EXERCISE PASSAGE
──────────

Requires an NVIDIA GPU with driver installed. No CUDA toolkit needed.

## When to Use KAIO


KAIO is not a replacement for ML frameworks like Candle or Burn.
It is the layer you use when you need more control than they provide.

- Write custom GPU kernels your framework doesn't support
- Control GPU memory explicitly — deterministic VRAM, buffer reuse
- Ship GPU binaries without Python or Triton in your dependency chain
- Run on Windows (Triton is Linux-only)
- Prototype GPU code in Rust without learning CUDA C++

## Features


| Feature | Syntax | Status |
|---------|--------|--------|
| Arithmetic | `+`, `-`, `*`, `/`, `%`, `+=`, `-=`, `*=`, `/=` | Supported |
| Comparisons | `<`, `<=`, `>`, `>=`, `==`, `!=` | Supported |
| Control flow | `if`/`else`, `for`, `while` | Supported |
| Array access | `a[idx]` (global memory) | Supported |
| Shared memory | `shared_mem![f32; 256]` | Supported |
| Synchronization | `bar_sync()` | Supported |
| Warp shuffle | `shfl_sync_down/up/bfly()` | Supported |
| Reductions | `block_reduce_sum()`, `block_reduce_max()` | Supported |
| Type casts | `x as f32` | Supported |
| Math builtins | `sqrt`, `exp`, `log`, `tanh`, `abs`, `min`, `max` | Supported |
| FMA | `fma(a, b, c)` | Supported |
| 2D blocks | `block_size = (16, 16)`, `thread_idx_y()` | Supported |
| Tiled matmul | `kaio_ops::matmul()` (31% of cuBLAS) | Supported |
| Attention | `kaio_ops::attention()`, `attention_causal()` | Supported |
| FlashAttention | `kaio_ops::attention_flash()` — O(d_k) memory | Supported |
| Auto-tuner | `kaio_ops::tune_matmul()`, `matmul_auto()` | Supported |

## Architecture


| Crate | Description |
|-------|-------------|
| `kaio` | Umbrella crate — re-exports everything via `prelude` |
| `kaio-macros` | `#[gpu_kernel]` proc macro |
| `kaio-core` | PTX IR, instruction emitters, zero external dependencies |
| `kaio-runtime` | CUDA driver wrapper via cudarc |
| `kaio-ops` | Pre-built GPU operations (matmul, attention, auto-tuner) |

## Limitations


- NVIDIA only (SM 7.0+) — no AMD, no Intel
- Not cuBLAS-level performance (matmul reaches 31%)

──────────

Bounding boxes with keypoints
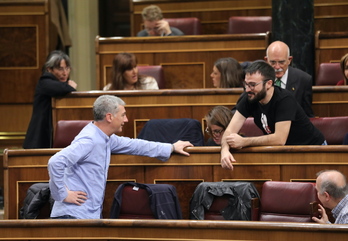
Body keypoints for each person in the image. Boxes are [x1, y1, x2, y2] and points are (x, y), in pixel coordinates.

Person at [47, 95, 193, 219]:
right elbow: (55, 162)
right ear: (109, 117)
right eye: (123, 115)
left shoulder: (106, 138)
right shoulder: (89, 140)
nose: (126, 119)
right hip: (72, 215)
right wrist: (62, 194)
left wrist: (172, 147)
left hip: (86, 215)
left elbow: (136, 145)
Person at [220, 61, 326, 170]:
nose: (247, 89)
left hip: (313, 148)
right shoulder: (249, 97)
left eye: (252, 85)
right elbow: (229, 131)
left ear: (269, 84)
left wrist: (244, 142)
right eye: (246, 84)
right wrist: (224, 150)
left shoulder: (285, 100)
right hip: (287, 151)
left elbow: (279, 139)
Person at [23, 50, 77, 149]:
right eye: (60, 69)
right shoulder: (45, 82)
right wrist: (71, 87)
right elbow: (64, 88)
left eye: (67, 68)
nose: (65, 73)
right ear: (49, 69)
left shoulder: (58, 83)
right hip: (39, 138)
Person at [264, 41, 314, 117]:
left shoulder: (303, 80)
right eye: (273, 62)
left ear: (289, 60)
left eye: (281, 62)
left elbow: (307, 115)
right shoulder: (258, 80)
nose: (277, 67)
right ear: (266, 60)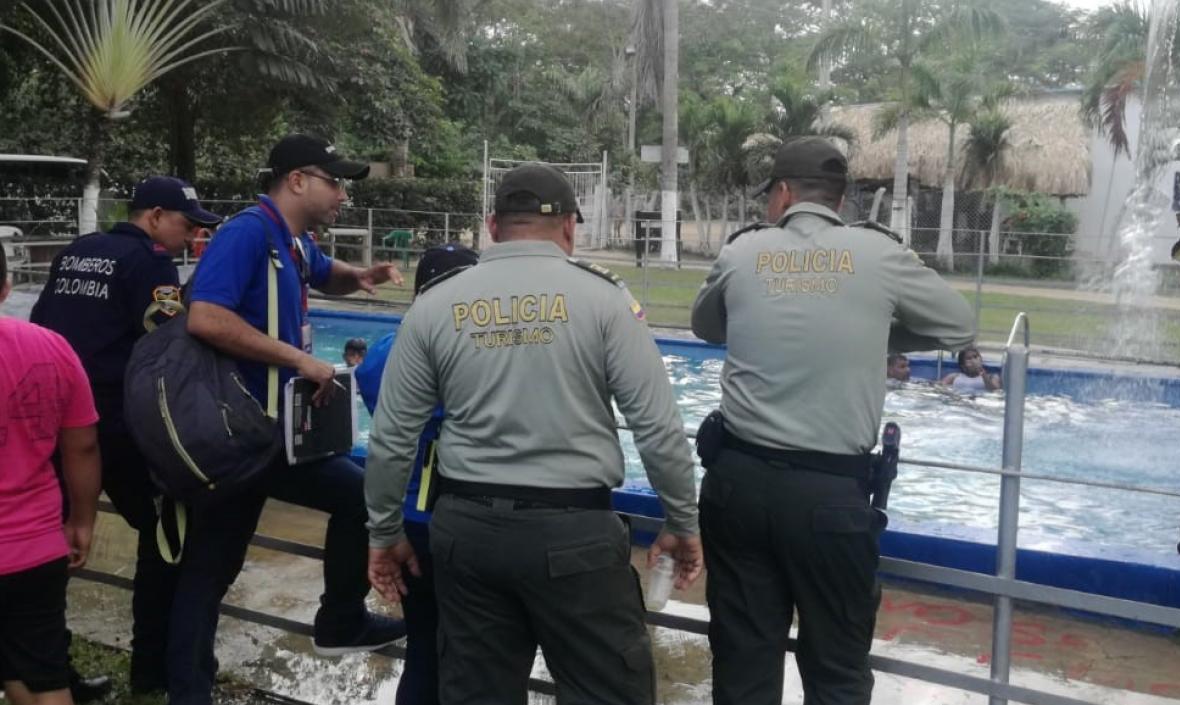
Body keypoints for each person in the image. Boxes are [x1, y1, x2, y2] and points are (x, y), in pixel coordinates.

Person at [365, 163, 703, 704]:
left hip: (466, 537)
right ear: (571, 227)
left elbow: (391, 439)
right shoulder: (605, 301)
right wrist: (682, 520)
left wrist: (383, 533)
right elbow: (658, 429)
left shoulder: (434, 306)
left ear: (492, 225)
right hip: (575, 537)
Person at [691, 136, 975, 705]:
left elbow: (707, 327)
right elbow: (957, 325)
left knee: (743, 665)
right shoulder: (880, 254)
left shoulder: (743, 252)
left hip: (739, 487)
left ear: (783, 194)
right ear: (839, 202)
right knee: (837, 674)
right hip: (831, 496)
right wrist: (867, 331)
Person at [173, 134, 405, 705]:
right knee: (209, 570)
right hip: (238, 437)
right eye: (335, 182)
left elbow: (329, 274)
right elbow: (204, 317)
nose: (343, 195)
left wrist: (364, 275)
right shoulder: (247, 232)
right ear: (297, 180)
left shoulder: (295, 243)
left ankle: (340, 621)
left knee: (361, 496)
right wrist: (300, 359)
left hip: (274, 439)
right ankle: (188, 691)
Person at [28, 176, 221, 696]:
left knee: (47, 556)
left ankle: (49, 672)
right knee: (165, 538)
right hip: (121, 426)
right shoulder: (152, 262)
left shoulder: (79, 251)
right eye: (185, 225)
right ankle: (152, 668)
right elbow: (171, 344)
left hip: (58, 422)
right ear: (155, 216)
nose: (188, 238)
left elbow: (43, 322)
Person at [356, 243, 478, 705]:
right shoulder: (468, 351)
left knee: (425, 646)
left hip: (409, 515)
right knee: (471, 652)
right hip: (461, 517)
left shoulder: (386, 352)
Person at [0, 242, 102, 705]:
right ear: (6, 286)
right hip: (35, 546)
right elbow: (82, 445)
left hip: (29, 542)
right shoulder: (50, 346)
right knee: (39, 668)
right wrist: (82, 519)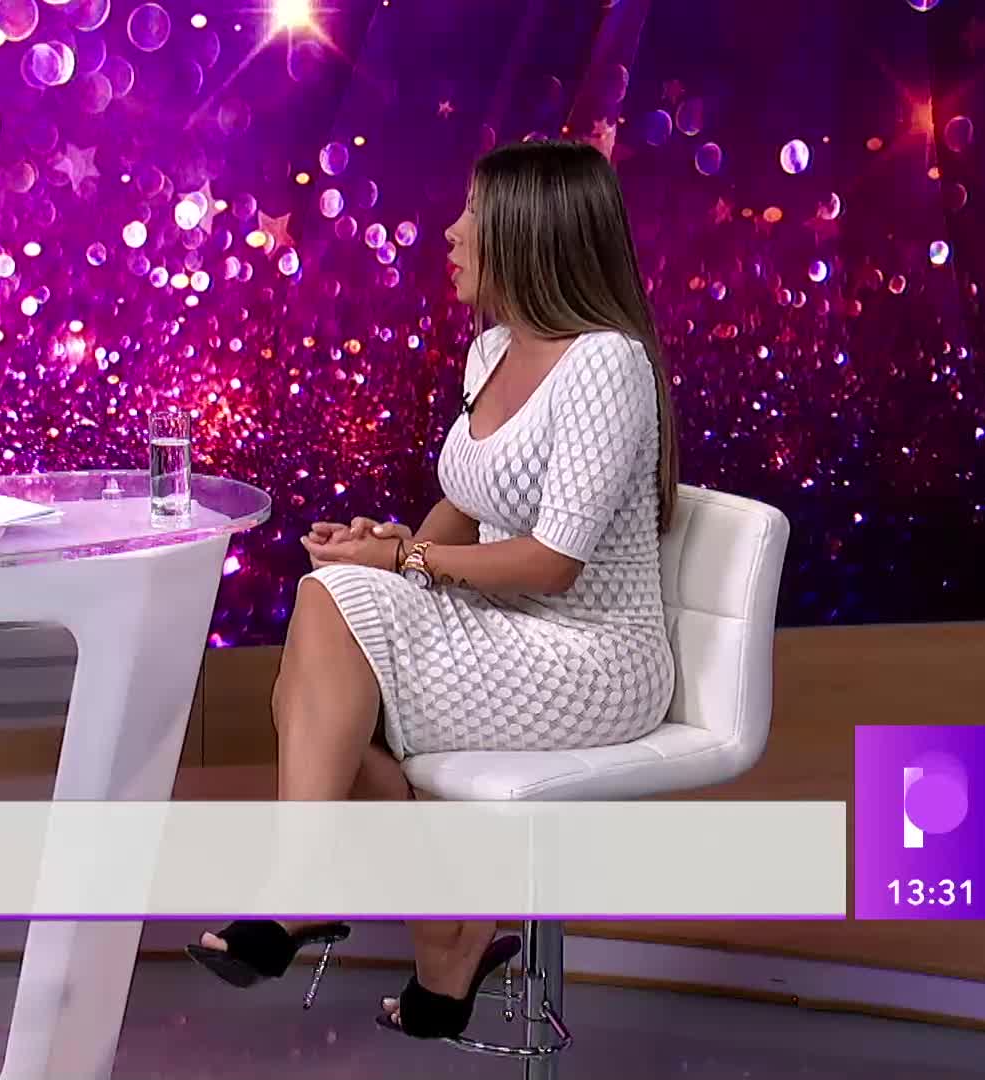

──────────

TASK LIST
A: List every crate named in the architecture table of the KAIO text.
B: Answer these questions from the KAIO text.
(i) Besides an NVIDIA GPU, what must be installed, and what is not needed?
(ii) Which operating system is Triton limited to?
(iii) What share of cuBLAS performance does matmul reach?

RESULTS FOR EACH TASK
A:
kaio
kaio-macros
kaio-core
kaio-runtime
kaio-ops

B:
(i) A driver must be installed; the CUDA toolkit is not needed.
(ii) Linux.
(iii) 31%.